As someone stated, good OO and good functional is approaching the same goal from different sides. Your code being functional doesn't really make it less OO.


Except if you're using immutable data, pure functions and explicit state there's a lot less room for OO which (as presented by ruby, java etc) involves mutable data accessed/changed via methods that conceal their state.


Nothing in the concept of OO enforces mutability. The paradigm doesn't enforce anything at all there. You want immutable objects that never changes once created? Fine, go for it.

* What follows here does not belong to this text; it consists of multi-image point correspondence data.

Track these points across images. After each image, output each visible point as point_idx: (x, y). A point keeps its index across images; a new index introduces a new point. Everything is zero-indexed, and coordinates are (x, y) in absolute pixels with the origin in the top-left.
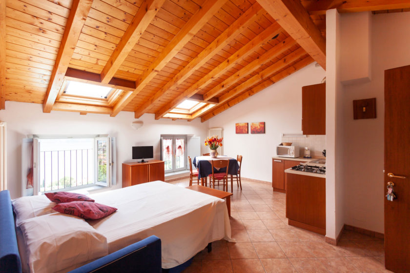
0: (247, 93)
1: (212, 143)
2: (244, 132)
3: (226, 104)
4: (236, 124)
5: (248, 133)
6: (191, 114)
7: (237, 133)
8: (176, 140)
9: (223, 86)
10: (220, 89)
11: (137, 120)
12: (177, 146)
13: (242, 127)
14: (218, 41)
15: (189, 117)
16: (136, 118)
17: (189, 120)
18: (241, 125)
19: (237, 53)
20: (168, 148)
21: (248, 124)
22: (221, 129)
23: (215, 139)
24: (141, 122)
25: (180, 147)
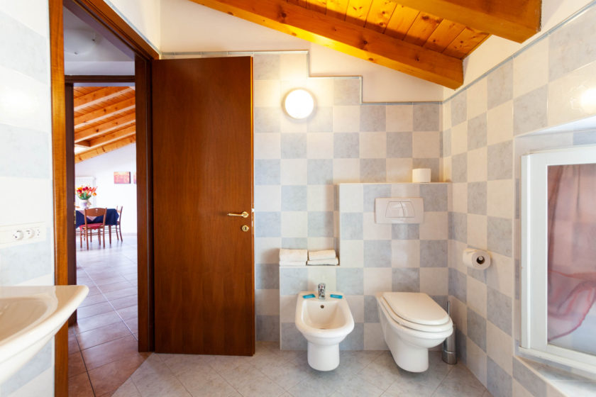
0: (128, 139)
1: (83, 192)
2: (125, 182)
3: (101, 149)
4: (115, 173)
5: (130, 182)
7: (115, 183)
9: (97, 131)
10: (93, 133)
13: (123, 176)
14: (95, 95)
18: (121, 174)
19: (115, 105)
21: (130, 173)
22: (92, 178)
23: (87, 188)
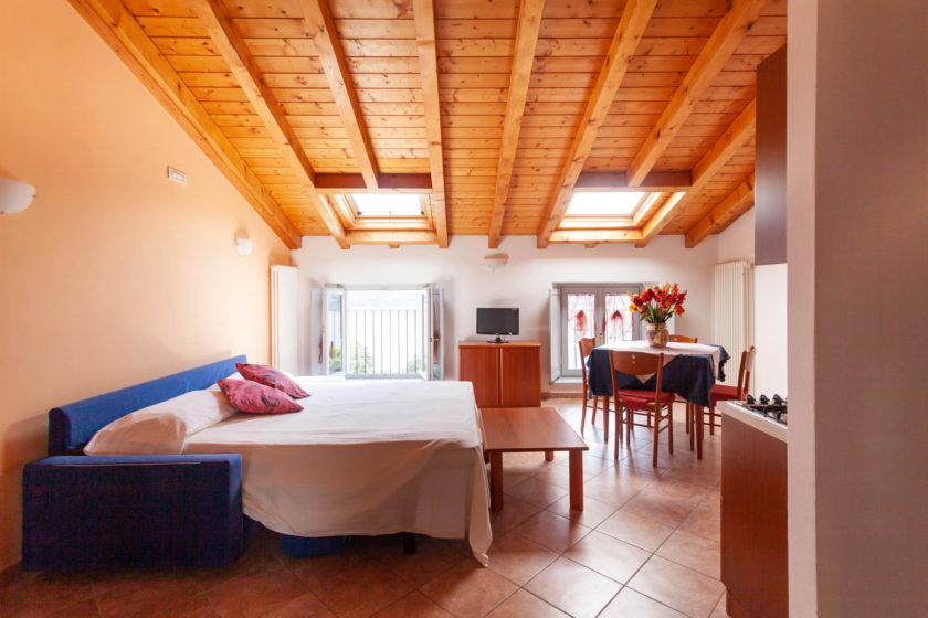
6: (640, 228)
8: (608, 298)
10: (652, 144)
11: (494, 251)
12: (610, 313)
15: (632, 236)
16: (491, 247)
17: (639, 245)
20: (581, 315)
24: (503, 258)
25: (617, 315)
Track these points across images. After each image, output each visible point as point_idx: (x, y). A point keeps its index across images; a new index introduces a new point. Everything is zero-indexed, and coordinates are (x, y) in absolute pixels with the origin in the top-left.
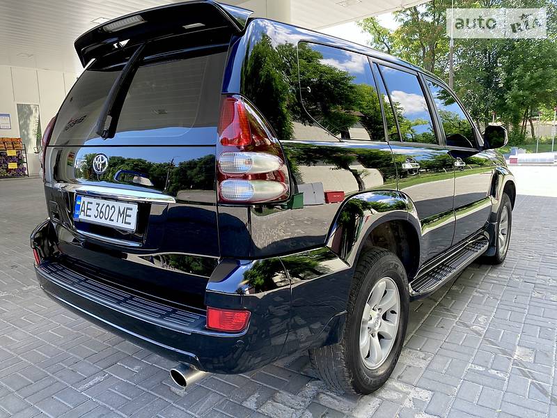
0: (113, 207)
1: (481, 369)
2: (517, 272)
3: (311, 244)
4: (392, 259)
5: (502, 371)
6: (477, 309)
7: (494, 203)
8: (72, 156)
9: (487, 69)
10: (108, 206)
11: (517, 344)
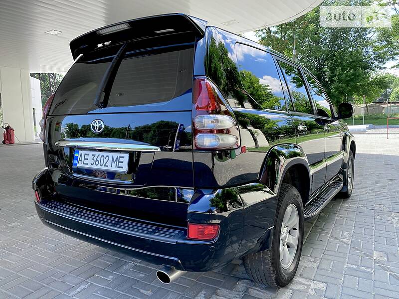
0: (108, 156)
1: (354, 267)
2: (361, 202)
3: (243, 181)
4: (294, 192)
5: (369, 268)
6: (341, 228)
7: (345, 155)
8: (59, 124)
9: (317, 69)
10: (103, 156)
11: (373, 249)
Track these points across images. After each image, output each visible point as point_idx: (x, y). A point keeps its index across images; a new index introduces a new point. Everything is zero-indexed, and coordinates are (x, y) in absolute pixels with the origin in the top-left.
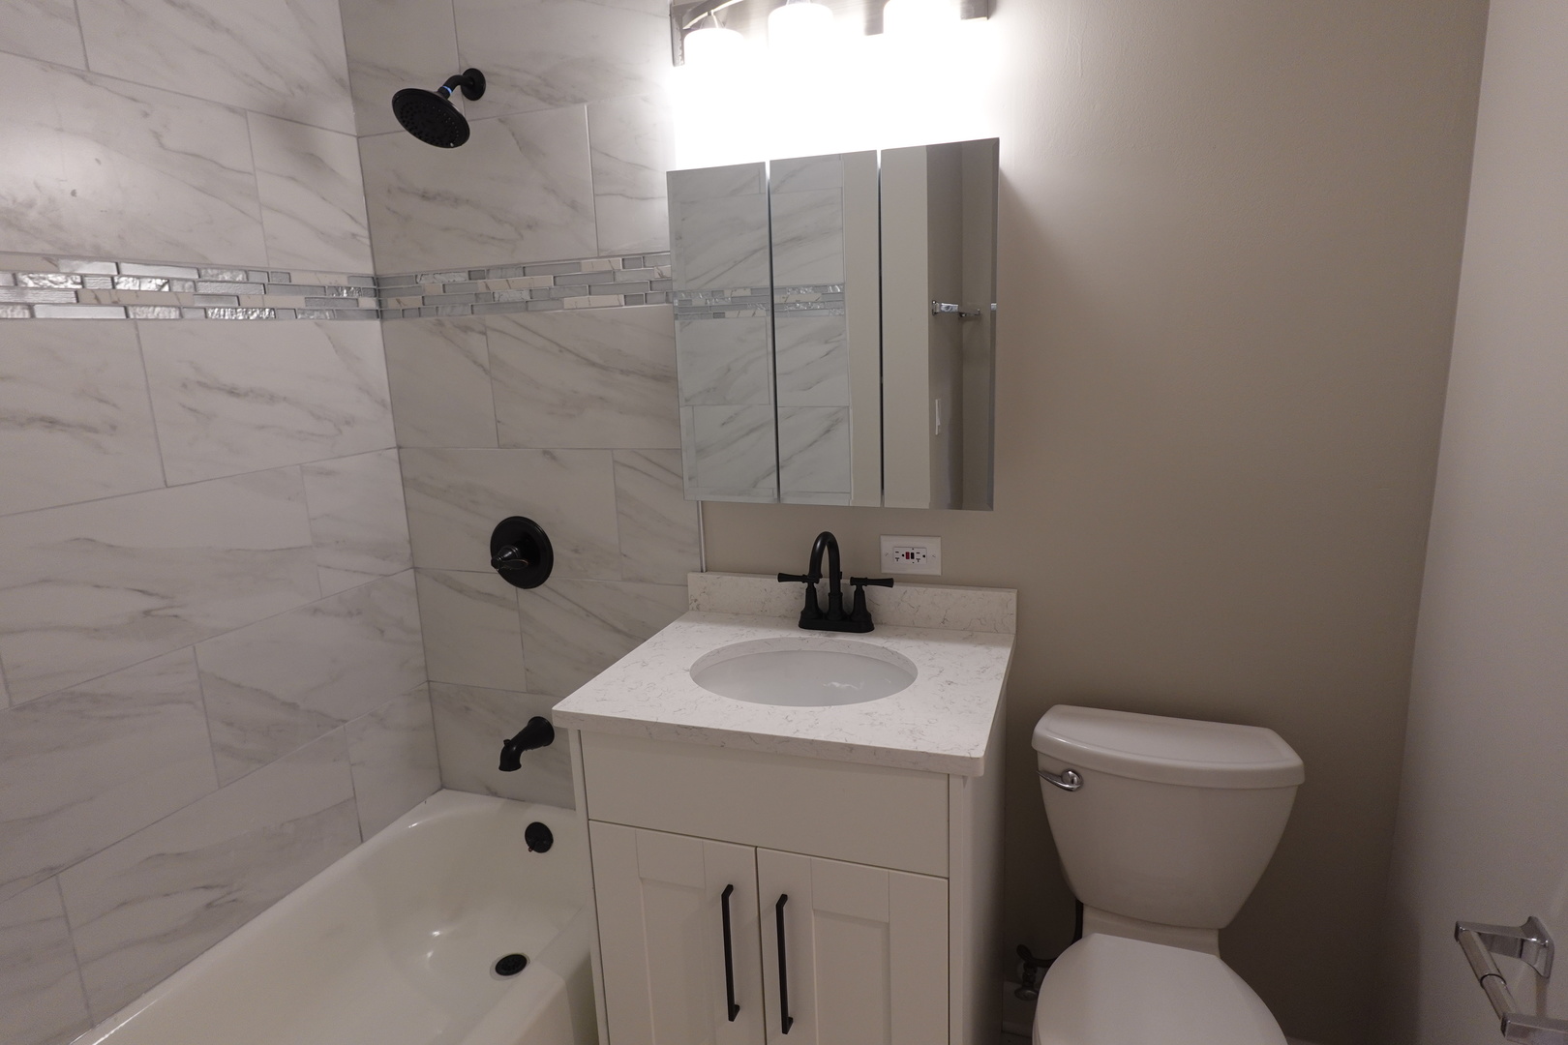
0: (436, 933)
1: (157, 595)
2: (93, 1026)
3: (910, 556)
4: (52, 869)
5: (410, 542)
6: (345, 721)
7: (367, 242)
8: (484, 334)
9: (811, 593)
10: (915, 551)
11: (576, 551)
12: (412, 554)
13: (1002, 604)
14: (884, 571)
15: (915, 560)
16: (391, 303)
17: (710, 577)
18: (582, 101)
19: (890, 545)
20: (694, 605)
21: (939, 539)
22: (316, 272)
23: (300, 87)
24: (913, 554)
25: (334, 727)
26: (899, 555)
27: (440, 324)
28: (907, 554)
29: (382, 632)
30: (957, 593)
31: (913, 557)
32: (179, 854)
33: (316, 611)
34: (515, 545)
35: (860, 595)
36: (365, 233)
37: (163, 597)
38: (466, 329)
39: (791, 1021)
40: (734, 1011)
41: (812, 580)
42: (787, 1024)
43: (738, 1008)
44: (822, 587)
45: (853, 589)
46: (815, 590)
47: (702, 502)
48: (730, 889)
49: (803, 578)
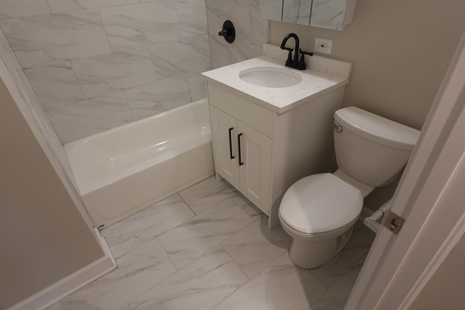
0: (204, 128)
1: (140, 31)
2: (134, 121)
3: (322, 46)
4: (123, 89)
5: (208, 26)
6: (187, 72)
9: (290, 54)
10: (324, 44)
11: (240, 33)
12: (208, 30)
13: (344, 68)
14: (314, 50)
15: (324, 48)
17: (268, 45)
19: (318, 41)
20: (264, 54)
21: (332, 41)
24: (323, 45)
25: (185, 73)
26: (319, 45)
28: (322, 45)
29: (198, 51)
30: (332, 61)
31: (323, 47)
32: (148, 93)
33: (180, 42)
34: (227, 29)
35: (303, 57)
37: (141, 32)
39: (243, 164)
40: (232, 158)
41: (291, 50)
42: (241, 164)
43: (234, 157)
44: (293, 53)
45: (300, 55)
46: (291, 54)
47: (270, 20)
48: (232, 129)
49: (288, 49)
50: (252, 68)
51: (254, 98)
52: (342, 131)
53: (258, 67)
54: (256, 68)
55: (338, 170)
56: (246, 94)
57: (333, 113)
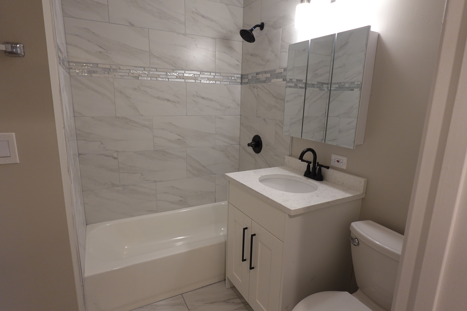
0: (223, 229)
1: (181, 136)
2: (157, 212)
3: (338, 161)
4: (155, 181)
5: (240, 138)
6: (216, 174)
7: (241, 66)
8: (257, 88)
9: (308, 167)
10: (339, 160)
11: (266, 146)
12: (240, 141)
13: (359, 183)
14: (331, 165)
15: (339, 163)
16: (243, 81)
17: (290, 157)
18: (281, 27)
19: (334, 157)
20: (286, 165)
21: (347, 158)
22: (226, 73)
23: (230, 32)
24: (339, 161)
25: (213, 175)
26: (335, 161)
27: (250, 86)
28: (338, 160)
29: (229, 157)
30: (348, 176)
31: (339, 162)
32: (177, 188)
33: (213, 148)
34: (255, 142)
35: (320, 170)
36: (241, 64)
38: (254, 87)
39: (253, 268)
40: (244, 260)
41: (309, 163)
42: (251, 268)
43: (245, 260)
44: (311, 165)
45: (318, 167)
46: (310, 166)
47: (292, 137)
48: (246, 228)
49: (307, 162)
50: (272, 175)
51: (268, 198)
52: (358, 244)
53: (278, 175)
54: (276, 175)
55: (359, 291)
56: (262, 195)
57: (349, 225)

I'm literally writing a blog post about this now (I'm building an objects system from scratch using only FP techniques in JavaScript... slightly eclectic ;-) ). The very interesting thing about this exercise is that immutability solves a huge host of problems in OO systems. As a very small example, even the diamond inheritance issue just goes away because nothing is ever updated. If B and C both have the base class A, you can safely instantiate A twice because it doesn't matter which one you use.

I'm about half way done. When I'm done, I'll post it on HN, but if you are interested here is what I've got so far: https://github.com/ygt-mikekchar/oojs/blob/master/oojs.org If anyone ends up reading it, I'm very happy to receive criticism, so feel free to leave an issue.


Sure, you can simulate immutability in Ruby or Python but it's not real immutability. It's just shallow freezing. The real point, however, is that immutability is not idiomatic in OOP languages. Objects are intended to store state and have it modified. It's not what a language can be made to do that matters. It's what is idiomatic.


And yet 99% of code written in Java, Ruby, <Generic OOP language here> is based on mutable objects.

Its not about what is possible, we're all familiar with the turing completeness of everything. It's about what is: the default + easy + encouraged in the ecosystem.


Yes - Ruby makes it easy.

I'm run into the downside, though, that Ruby isn't optimized for immutable operations - tons of object instances created. I've needed to 'pythonize' my Ruby code in the worst cases - using mutable functions to dramatically reduce memory usage.


Can you say more about this Pythonisation process? How is Python any better at immutable operations? Ruby and Python are both OO languages which can be used in a procedural style. Hell, you can write a whole app in Ruby without creating a single class if you so choose.


I think what they mean by 'pythonize' is ditching fluent functional style and embracing dumb imperative mutability for the sake of efficiency. Rewriting sequence compositions as stateful for-loops. Idiomatic Python is more pragmatic than Ruby in that regard, stupid=good (yet ironically Ruby's strings are mutable and Python's aren't :p).


IMO, Python is worse at immutable operations. Ruby makes it easy (but inefficient). Python makes mutable code the easy path.